Material supplied:
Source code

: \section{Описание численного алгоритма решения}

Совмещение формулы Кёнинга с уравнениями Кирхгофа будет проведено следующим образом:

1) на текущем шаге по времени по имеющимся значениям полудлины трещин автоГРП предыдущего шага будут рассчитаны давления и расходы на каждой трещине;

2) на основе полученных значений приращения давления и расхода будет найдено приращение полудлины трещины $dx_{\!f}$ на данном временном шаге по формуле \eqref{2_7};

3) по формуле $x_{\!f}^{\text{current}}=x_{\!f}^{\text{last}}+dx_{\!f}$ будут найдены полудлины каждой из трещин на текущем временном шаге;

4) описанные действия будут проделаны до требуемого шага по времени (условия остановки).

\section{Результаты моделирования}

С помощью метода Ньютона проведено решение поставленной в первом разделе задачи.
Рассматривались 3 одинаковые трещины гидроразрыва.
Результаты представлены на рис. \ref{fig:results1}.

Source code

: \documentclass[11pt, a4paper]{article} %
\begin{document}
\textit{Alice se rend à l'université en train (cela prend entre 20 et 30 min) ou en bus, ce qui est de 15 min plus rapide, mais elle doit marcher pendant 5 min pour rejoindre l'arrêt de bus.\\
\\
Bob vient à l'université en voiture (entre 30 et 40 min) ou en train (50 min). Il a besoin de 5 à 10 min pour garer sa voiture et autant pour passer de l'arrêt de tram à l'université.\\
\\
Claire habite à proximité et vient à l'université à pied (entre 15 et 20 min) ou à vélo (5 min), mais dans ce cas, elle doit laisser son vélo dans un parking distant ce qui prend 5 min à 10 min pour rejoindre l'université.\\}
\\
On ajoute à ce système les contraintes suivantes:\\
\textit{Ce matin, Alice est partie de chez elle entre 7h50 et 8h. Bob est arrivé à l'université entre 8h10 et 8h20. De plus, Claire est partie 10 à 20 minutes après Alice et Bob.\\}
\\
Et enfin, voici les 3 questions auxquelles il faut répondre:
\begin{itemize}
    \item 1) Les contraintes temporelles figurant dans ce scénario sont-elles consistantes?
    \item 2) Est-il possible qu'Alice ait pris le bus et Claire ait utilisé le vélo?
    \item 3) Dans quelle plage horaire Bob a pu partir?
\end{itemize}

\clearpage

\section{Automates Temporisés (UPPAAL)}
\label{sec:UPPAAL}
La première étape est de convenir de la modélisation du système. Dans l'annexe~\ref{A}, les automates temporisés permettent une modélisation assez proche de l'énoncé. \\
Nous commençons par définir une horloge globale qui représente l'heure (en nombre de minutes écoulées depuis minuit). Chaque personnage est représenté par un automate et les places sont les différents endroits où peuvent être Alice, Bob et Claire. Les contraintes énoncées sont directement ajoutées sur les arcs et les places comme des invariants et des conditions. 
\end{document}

Job: In this exercise, give every record above again exactly.

Output for this task:
Source code

: \section{Описание численного алгоритма решения}

Совмещение формулы Кёнинга с уравнениями Кирхгофа будет проведено следующим образом:

1) на текущем шаге по времени по имеющимся значениям полудлины трещин автоГРП предыдущего шага будут рассчитаны давления и расходы на каждой трещине;

2) на основе полученных значений приращения давления и расхода будет найдено приращение полудлины трещины $dx_{\!f}$ на данном временном шаге по формуле \eqref{2_7};

3) по формуле $x_{\!f}^{\text{current}}=x_{\!f}^{\text{last}}+dx_{\!f}$ будут найдены полудлины каждой из трещин на текущем временном шаге;

4) описанные действия будут проделаны до требуемого шага по времени (условия остановки).

\section{Результаты моделирования}

С помощью метода Ньютона проведено решение поставленной в первом разделе задачи.
Рассматривались 3 одинаковые трещины гидроразрыва.
Результаты представлены на рис. \ref{fig:results1}.

Source code

: \documentclass[11pt, a4paper]{article} %
\begin{document}
\textit{Alice se rend à l'université en train (cela prend entre 20 et 30 min) ou en bus, ce qui est de 15 min plus rapide, mais elle doit marcher pendant 5 min pour rejoindre l'arrêt de bus.\\
\\
Bob vient à l'université en voiture (entre 30 et 40 min) ou en train (50 min). Il a besoin de 5 à 10 min pour garer sa voiture et autant pour passer de l'arrêt de tram à l'université.\\
\\
Claire habite à proximité et vient à l'université à pied (entre 15 et 20 min) ou à vélo (5 min), mais dans ce cas, elle doit laisser son vélo dans un parking distant ce qui prend 5 min à 10 min pour rejoindre l'université.\\}
\\
On ajoute à ce système les contraintes suivantes:\\
\textit{Ce matin, Alice est partie de chez elle entre 7h50 et 8h. Bob est arrivé à l'université entre 8h10 et 8h20. De plus, Claire est partie 10 à 20 minutes après Alice et Bob.\\}
\\
Et enfin, voici les 3 questions auxquelles il faut répondre:
\begin{itemize}
    \item 1) Les contraintes temporelles figurant dans ce scénario sont-elles consistantes?
    \item 2) Est-il possible qu'Alice ait pris le bus et Claire ait utilisé le vélo?
    \item 3) Dans quelle plage horaire Bob a pu partir?
\end{itemize}

\clearpage

\section{Automates Temporisés (UPPAAL)}
\label{sec:UPPAAL}
La première étape est de convenir de la modélisation du système. Dans l'annexe~\ref{A}, les automates temporisés permettent une modélisation assez proche de l'énoncé. \\
Nous commençons par définir une horloge globale qui représente l'heure (en nombre de minutes écoulées depuis minuit). Chaque personnage est représenté par un automate et les places sont les différents endroits où peuvent être Alice, Bob et Claire. Les contraintes énoncées sont directement ajoutées sur les arcs et les places comme des invariants et des conditions. 
\end{document}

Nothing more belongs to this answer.